In another single institution study, one-third of 97 patients were monitored for ≥3 months before beginning systemic therapy [41]. Among patients who underwent initial observation, median time to initial treatment was 12 months (range 4 to 128 months). 

In a population-based study, 17 percent of patients were managed with observation alone for ≥3 months [42]. Among the observation-only patients, 80 percent were monitored expectantly for ≥1 year and 13 percent were observed for >5 years; median time to first treatment was 35 months (range 5-79 months). More than two-thirds of observed patients had nodal presentations. Median OS was longer in the observation group compared with the early treatment group (72 versus 53 months), but multivariable analysis reported that treatment was not associated with improved OS.

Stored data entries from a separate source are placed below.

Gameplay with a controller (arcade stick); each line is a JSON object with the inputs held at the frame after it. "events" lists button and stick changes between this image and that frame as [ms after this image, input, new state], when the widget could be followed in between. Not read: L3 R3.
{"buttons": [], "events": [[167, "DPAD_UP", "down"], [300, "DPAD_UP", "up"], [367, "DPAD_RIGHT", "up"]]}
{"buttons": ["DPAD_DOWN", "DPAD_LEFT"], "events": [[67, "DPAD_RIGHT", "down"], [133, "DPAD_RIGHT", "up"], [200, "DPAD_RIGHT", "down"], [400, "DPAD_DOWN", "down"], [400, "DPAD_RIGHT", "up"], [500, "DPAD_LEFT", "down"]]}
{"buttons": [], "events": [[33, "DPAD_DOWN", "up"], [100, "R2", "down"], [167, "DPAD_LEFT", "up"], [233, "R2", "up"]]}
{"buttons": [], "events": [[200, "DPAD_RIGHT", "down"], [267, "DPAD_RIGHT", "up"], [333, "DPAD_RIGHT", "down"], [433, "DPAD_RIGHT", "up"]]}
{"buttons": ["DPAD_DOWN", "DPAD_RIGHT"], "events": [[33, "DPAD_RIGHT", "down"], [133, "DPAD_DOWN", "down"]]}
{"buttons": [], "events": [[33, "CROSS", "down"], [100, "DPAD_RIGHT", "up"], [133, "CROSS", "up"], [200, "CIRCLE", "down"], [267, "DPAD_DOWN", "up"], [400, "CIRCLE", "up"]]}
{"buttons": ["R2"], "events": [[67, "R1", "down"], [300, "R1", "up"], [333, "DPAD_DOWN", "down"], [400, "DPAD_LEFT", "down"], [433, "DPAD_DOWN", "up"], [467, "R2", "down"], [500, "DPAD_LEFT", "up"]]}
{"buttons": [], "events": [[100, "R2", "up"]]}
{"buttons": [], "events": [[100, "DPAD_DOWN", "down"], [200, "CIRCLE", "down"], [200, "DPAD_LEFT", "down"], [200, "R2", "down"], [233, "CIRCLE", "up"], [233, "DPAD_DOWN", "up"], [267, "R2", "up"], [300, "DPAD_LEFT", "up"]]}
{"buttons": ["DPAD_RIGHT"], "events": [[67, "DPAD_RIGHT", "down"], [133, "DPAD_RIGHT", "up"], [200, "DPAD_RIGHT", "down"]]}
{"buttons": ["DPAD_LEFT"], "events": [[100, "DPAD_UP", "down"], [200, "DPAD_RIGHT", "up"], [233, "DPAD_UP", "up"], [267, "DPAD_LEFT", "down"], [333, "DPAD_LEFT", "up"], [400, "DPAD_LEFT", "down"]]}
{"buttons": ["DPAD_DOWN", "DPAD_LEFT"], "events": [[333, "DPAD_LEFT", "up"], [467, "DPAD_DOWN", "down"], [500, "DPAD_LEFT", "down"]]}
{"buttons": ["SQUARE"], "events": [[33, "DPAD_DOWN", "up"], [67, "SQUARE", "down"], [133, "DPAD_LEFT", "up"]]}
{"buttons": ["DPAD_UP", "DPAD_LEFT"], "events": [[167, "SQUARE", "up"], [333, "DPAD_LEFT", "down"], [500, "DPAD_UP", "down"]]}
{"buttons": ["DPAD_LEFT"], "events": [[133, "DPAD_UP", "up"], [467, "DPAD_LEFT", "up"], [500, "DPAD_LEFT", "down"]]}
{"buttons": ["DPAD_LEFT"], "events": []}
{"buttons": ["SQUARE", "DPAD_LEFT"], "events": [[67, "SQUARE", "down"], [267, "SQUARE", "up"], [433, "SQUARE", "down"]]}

Initial observation (ie, treatment deferred >90 days from diagnosis) was used for 6 percent of 8029 patients in the US National Cancer Database; median time to initial treatment was 121 days (range, 91 to 1153 days) [43]. Patients who deferred therapy were more likely to have stage I or II disease or extranodal involvement, and they were less likely to have B symptoms. Another population-based study reported initial observation in 2.4 percent of 1389 patients with MCL [31].

Some asymptomatic patients may choose early treatment rather than observation. If so, treatment is similar to that for older or less-fit patients, as described above. (See 'Older or less-fit patients' above.)

Stage I MCL — Stage I MCL is extremely rare; most cases of suspected stage I MCL have subclinical disease at other sites, as discussed above. (See 'Disease stage' above.)

We generally use radiation therapy for patients with documented stage I MCL to relieve symptoms and control disease at that site.

In a retrospective study of 26 patients with limited-stage MCL, those treated with RT (with or without chemotherapy) had improved five-year progression-free survival (PFS; 73 percent versus 13 percent) and a trend towards improved overall survival (OS) compared with patients who did not receive RT [44]. Six of 17 patients treated with RT were alive without disease progression at >5 years.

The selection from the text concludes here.